Thinking about economic shocks

Harold Hutchinson

Head of research

Are we stretching the UK economy beyond return? 

On the surface, the Scottish port of Dundee might seem an unlikely place for one of the most important discoveries in electromagnetism. Yet it was a Dundee-born scholar, Sir James Alfred Ewing, who first coined the word ‘hysteresis’. Ewing used the term to refer to electromagnetic effects that remain after the removal of a former magnetising force.

 

A key implication of hysteresis is that the application of a large shock may not mean an eventual return to the previous state. In everyday terms, think about an elastic band, for example. On normal stretching, it returns to its previous state; stretch it far enough and it snaps, and there is no way back.

 

Many years ago, a small group of us at St. Andrews University argued that the shocks associated with the peaks of actual unemployment are themselves part of the process that determines steady-state unemployment, in contrast to the then-prevailing paradigm of a timeless ‘natural’ rate. In crude terms, put a cohort of workers out of work for long enough and it becomes impossible to re-employ them.

 

That raises long-term unemployment. The idea was particularly relevant in the era of Margaret Thatcher when a policy-induced high real value of sterling was making whole swathes of the UK’s manufacturing industry uncompetitive. Industries disappeared forever and long-term unemployment grew. 

What hysteresis suggests is that corporates and families should both be doing everything possible to keep our workforces and children mentally engaged.

Clearly, we are at a moment when the UK economy has been buffeted by several large shocks, in this case negatively, both to demand and supply from COVID-19 and then positively from the UK’s fiscal and monetary responses.
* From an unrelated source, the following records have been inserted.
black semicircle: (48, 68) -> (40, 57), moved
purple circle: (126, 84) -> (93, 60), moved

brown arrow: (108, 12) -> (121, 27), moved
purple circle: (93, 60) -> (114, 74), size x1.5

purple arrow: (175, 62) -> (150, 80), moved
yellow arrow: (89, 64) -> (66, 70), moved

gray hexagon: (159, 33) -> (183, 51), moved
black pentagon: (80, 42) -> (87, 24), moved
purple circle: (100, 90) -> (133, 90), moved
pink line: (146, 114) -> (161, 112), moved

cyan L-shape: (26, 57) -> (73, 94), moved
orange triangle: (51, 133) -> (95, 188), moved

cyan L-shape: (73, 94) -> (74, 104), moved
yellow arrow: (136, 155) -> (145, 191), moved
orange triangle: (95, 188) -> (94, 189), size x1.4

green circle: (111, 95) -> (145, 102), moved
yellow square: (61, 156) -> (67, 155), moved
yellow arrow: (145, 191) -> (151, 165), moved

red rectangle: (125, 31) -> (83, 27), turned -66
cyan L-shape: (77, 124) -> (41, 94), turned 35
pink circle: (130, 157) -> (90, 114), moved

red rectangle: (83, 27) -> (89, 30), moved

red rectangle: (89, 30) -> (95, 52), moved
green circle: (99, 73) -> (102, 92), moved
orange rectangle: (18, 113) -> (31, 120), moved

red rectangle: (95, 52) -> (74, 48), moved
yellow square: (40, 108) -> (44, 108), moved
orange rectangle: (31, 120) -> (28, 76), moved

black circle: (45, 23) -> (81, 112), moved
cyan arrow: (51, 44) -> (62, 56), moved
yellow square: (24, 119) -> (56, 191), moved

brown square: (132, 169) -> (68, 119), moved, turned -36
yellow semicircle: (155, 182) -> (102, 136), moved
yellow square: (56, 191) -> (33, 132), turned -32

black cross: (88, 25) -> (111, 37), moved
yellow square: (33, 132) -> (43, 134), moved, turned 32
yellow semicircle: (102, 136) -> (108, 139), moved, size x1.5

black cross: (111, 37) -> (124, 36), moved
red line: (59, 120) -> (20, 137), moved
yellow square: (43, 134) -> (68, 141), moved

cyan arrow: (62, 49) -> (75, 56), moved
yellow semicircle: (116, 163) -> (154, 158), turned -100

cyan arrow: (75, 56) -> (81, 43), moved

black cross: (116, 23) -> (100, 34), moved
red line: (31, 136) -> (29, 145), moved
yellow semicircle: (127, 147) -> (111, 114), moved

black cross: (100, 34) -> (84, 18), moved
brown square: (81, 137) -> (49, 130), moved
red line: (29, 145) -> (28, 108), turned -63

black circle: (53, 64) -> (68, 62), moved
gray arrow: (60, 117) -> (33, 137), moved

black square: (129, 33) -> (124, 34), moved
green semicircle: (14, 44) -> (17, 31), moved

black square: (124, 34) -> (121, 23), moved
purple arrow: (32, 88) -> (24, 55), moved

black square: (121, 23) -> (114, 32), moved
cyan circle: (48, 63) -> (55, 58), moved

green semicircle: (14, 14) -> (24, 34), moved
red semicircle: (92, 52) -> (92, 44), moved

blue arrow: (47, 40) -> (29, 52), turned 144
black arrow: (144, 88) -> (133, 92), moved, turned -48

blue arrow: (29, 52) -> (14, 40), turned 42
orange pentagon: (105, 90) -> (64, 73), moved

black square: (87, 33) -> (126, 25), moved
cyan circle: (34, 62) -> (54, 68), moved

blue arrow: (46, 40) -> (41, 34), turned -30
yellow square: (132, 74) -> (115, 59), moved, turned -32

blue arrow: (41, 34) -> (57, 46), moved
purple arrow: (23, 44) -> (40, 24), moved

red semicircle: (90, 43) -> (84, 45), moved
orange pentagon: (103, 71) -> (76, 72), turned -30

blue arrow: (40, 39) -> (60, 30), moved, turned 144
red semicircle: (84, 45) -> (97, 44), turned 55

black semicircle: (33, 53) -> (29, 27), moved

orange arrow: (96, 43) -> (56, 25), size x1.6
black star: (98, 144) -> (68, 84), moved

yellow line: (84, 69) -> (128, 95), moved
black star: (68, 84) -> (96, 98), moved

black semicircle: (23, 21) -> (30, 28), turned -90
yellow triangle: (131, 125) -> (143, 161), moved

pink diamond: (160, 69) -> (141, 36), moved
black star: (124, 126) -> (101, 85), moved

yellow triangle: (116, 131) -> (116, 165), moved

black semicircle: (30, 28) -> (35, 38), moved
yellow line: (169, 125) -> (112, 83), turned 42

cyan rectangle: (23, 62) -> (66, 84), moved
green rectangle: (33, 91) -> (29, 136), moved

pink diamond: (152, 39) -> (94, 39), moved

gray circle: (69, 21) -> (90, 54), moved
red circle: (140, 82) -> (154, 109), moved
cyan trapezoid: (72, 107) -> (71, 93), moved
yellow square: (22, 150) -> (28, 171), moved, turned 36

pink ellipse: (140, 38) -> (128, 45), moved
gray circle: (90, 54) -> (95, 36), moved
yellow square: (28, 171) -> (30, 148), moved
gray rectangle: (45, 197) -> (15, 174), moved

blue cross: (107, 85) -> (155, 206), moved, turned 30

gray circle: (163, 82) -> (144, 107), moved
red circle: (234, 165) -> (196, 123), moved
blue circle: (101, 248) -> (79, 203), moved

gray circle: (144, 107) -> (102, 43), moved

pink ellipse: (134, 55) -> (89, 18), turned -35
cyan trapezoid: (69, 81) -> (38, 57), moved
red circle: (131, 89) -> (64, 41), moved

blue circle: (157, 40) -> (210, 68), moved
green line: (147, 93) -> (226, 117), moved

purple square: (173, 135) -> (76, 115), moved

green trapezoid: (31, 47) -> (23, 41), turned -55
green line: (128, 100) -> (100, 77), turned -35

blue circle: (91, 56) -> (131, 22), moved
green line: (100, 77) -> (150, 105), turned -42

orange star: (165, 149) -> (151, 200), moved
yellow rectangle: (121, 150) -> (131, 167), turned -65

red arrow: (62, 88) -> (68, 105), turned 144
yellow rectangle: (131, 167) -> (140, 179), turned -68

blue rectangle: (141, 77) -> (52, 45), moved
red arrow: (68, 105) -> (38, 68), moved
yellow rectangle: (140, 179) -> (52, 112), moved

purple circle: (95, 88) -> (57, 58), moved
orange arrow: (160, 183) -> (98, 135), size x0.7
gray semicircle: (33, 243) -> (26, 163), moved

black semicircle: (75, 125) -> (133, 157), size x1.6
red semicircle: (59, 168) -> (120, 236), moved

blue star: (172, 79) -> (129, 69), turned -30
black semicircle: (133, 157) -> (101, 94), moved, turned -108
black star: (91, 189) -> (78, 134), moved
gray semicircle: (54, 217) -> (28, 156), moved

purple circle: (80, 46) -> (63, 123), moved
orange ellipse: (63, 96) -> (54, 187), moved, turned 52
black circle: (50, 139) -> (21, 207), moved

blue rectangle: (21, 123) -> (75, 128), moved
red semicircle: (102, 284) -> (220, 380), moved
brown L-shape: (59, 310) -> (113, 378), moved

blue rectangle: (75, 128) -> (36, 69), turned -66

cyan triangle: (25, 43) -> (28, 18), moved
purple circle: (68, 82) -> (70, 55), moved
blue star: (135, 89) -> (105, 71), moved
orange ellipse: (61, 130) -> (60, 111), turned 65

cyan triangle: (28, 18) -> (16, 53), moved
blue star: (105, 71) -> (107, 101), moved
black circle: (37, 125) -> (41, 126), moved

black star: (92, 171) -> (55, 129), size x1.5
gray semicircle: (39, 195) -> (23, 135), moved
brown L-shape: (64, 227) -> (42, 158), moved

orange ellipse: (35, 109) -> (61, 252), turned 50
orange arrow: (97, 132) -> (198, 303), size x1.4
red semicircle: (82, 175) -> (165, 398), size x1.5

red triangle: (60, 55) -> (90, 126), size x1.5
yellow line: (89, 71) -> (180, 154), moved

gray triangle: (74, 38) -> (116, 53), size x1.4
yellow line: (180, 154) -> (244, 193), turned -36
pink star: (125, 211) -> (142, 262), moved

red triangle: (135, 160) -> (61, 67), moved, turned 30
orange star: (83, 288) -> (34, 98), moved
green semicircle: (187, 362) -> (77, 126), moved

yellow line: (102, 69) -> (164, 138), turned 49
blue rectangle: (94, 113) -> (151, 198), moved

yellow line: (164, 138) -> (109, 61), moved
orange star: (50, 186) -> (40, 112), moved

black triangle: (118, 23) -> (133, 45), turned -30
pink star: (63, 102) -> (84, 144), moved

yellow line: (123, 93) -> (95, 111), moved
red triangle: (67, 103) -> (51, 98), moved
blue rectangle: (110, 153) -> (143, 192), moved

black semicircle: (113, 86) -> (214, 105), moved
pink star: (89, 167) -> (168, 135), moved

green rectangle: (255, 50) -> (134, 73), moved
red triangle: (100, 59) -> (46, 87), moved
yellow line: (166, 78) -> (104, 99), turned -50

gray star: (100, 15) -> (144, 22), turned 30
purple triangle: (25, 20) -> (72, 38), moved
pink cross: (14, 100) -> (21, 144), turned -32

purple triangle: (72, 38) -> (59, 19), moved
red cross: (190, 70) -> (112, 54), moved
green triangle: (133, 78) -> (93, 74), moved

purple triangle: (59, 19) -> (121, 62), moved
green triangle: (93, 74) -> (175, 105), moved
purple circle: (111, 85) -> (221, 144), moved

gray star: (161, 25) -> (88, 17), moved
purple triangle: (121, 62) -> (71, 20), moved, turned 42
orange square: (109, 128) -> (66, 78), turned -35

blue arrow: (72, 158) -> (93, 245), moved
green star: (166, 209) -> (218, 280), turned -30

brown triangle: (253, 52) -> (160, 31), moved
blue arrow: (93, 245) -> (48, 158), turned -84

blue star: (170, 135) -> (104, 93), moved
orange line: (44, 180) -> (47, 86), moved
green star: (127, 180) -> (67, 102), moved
The net effect is uncertain, but even the most optimistic policymakers admit the initial outcome will be negative, at least for a period. The current stock market volatility foretells a similar outlook.

 

Can an understanding of hysteresis help us prevail through the hard weeks ahead? Well, it just might. In basic terms, it lends support to the UK’s policy of throwing the full weight of its fiscal and monetary might at the problem – that at least should minimize the net disturbance and unwanted risks in the first place. So well done to the Treasury and Bank of England, especially their new heads, Chancellor Rishi Sunak and Andrew Bailey, arriving at a moment of crisis. 

In case we do get into a longer and deeper slump than we hope, what hysteresis suggests is that corporates and families should both be doing everything possible to keep our workforces and children mentally engaged over the period; we may be constrained by social distancing, but we should encourage an intellectual gathering.

 

We can all use these extraordinary times to develop new skill sets and master the vast range of technologies that are at our fingertips today but which are often under-used as we remain tied to old work and learning practices. We are seeing examples of this already in heart-warming stories from around the globe. 

 

However, if we do not, negative long-term economic implications may ensue from a recession. But, if we do, we might just come out of this whole thing with a helpful productivity shock driven by working in closer harmony with technology…a positive hysteresis effect that could foster growth over the medium term.